• **Action item A**:
Can you copy everything from "From: Frederic Weisbecker" down to "an offline CPU?" in the scheduler thread below, swapping in "inactive CPU" wherever "offline CPU" appears?
• **Action item B**:
In the scheduler thread below, at what point in _cpu_down() is cpu_up_down_serialize_trainwrecks() invoked?

• **Excerpt provided**:
Re: for_each_domain()/sched_domain_span() has offline CPUs (was Re: [PATCH 2/2] timers: Fix removed self-IPI on global timer's enqueue in nohz_full)

From: Frederic Weisbecker
Date: Wed Mar 27 2024 - 10:15:17 EST


Le Tue, Mar 26, 2024 at 05:46:07PM +0100, Valentin Schneider a écrit :
> > Then with that patch I ran TREE07, just some short iterations:
> >
> > tools/testing/selftests/rcutorture/bin/kvm.sh --configs "10*TREE07" --allcpus --bootargs "rcutorture.onoff_interval=200" --duration 2
> >
> > And the warning triggers very quickly. At least since v6.3 but maybe since
> > earlier. Is this expected behaviour or am I right to assume that
> > for_each_domain()/sched_domain_span() shouldn't return an offline CPU?
> >
>
> I would very much assume an offline CPU shouldn't show up in a
> sched_domain_span().
>
> Now, on top of the above, there's one more thing worth noting:
> cpu_up_down_serialize_trainwrecks()
>
> This just flushes the cpuset work, so after that the sched_domain topology
> should be sane. However I see it's invoked at the tail end of _cpu_down(),
> IOW /after/ takedown_cpu() has run, which sounds too late. The comments
> around this vs. lock ordering aren't very reassuring however, so I need to
> look into this more.

Ouch...

>
> Maybe as a "quick" test to see if this is the right culprit, you could try
> that with CONFIG_CPUSET=n? Because in that case the sched_domain update is
> ran within sched_cpu_deactivate().

I just tried and I fear that doesn't help. It still triggers even without
cpusets :-s

Thanks.

• **Dataset extract**:
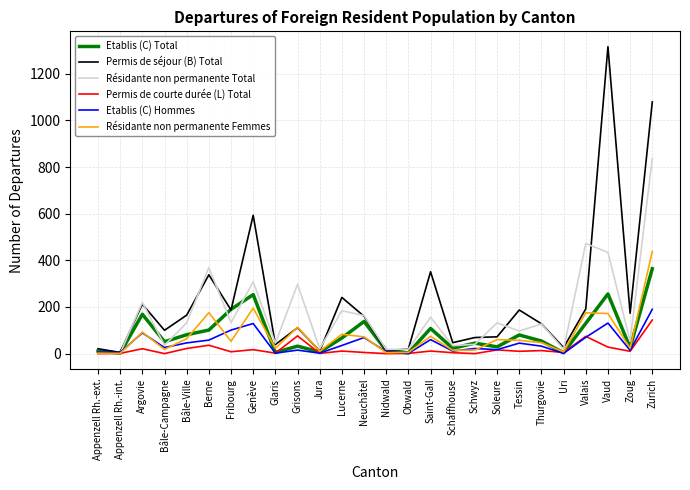

What is the spread (max minus min) of values at Valais?

402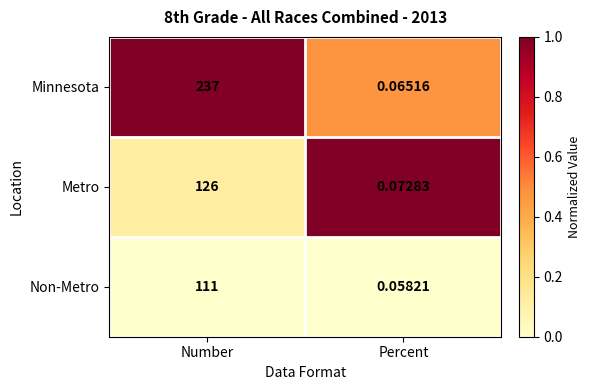

At how many categories does at least one series exceed 0?

2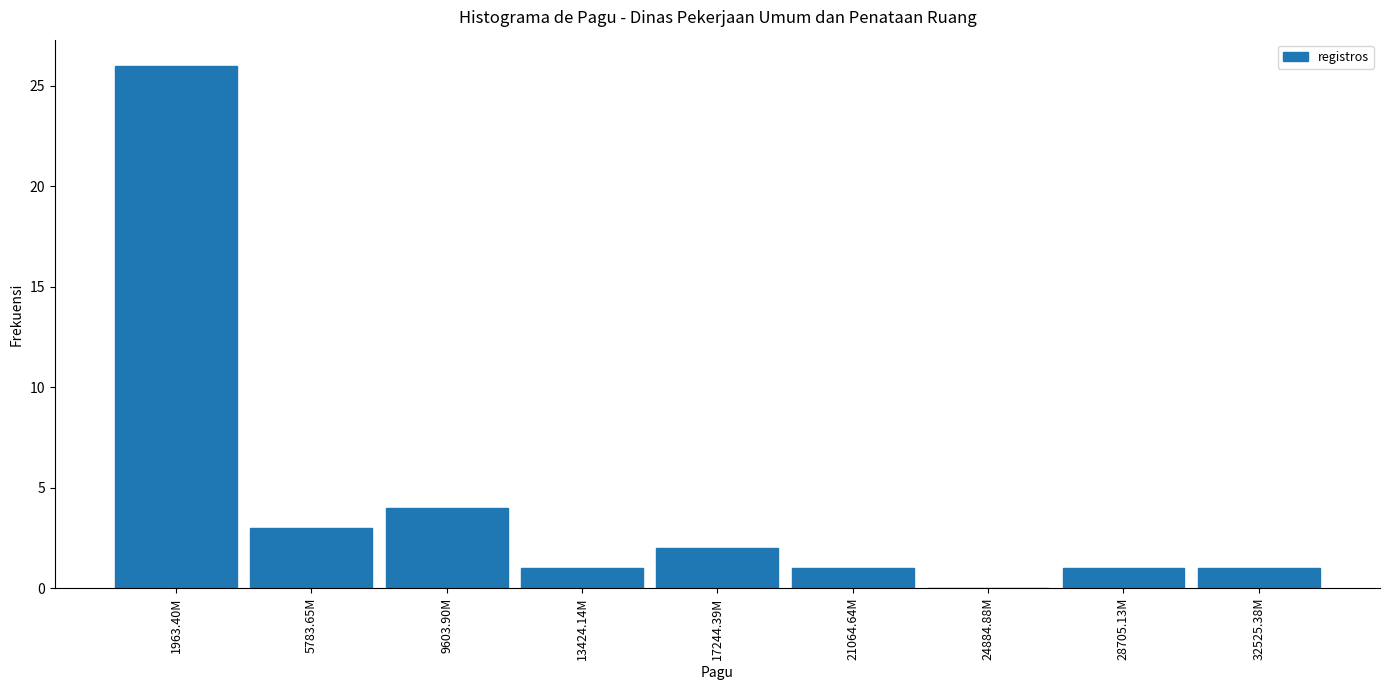

Reading left to right, extract all data points from this chart.

1963.40M=26	5783.65M=3	9603.90M=4	13424.14M=1	17244.39M=2	21064.64M=1	24884.88M=0	28705.13M=1	32525.38M=1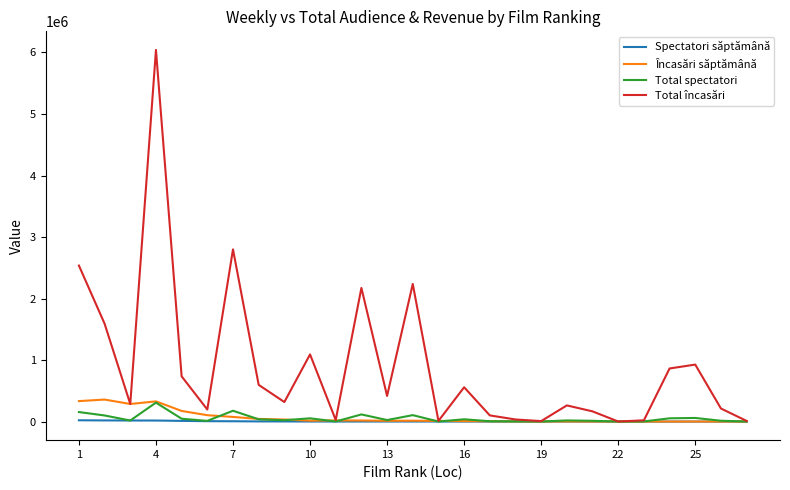

Which series has the widest spread of values?

Total încasări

• **Task output A**:
From: Frederic Weisbecker
Date: Wed Mar 27 2024 - 10:15:17 EST


Le Tue, Mar 26, 2024 at 05:46:07PM +0100, Valentin Schneider a écrit :
> > Then with that patch I ran TREE07, just some short iterations:
> >
> > tools/testing/selftests/rcutorture/bin/kvm.sh --configs "10*TREE07" --allcpus --bootargs "rcutorture.onoff_interval=200" --duration 2
> >
> > And the warning triggers very quickly. At least since v6.3 but maybe since
> > earlier. Is this expected behaviour or am I right to assume that
> > for_each_domain()/sched_domain_span() shouldn't return an inactive CPU?

• **Task output B**:
At the tail end of _cpu_down(), after takedown_cpu() has run.